=== DATA FOR THIS EXERCISE ===
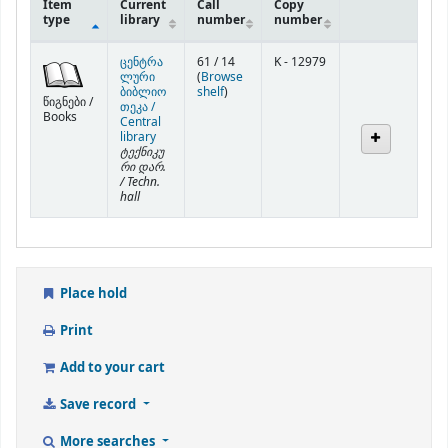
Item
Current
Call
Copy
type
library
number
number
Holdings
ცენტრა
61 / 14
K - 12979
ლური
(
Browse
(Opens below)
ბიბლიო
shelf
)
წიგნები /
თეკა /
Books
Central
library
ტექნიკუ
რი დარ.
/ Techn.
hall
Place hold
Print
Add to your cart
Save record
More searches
===
Print every entry above again without changing a word, and omit the pictures.

▸ **WRITTEN ANSWER**:
Item
Current
Call
Copy
type
library
number
number
Holdings
ცენტრა
61 / 14
K - 12979
ლური
(
Browse
(Opens below)
ბიბლიო
shelf
)
წიგნები /
თეკა /
Books
Central
library
ტექნიკუ
რი დარ.
/ Techn.
hall
Place hold
Print
Add to your cart
Save record
More searches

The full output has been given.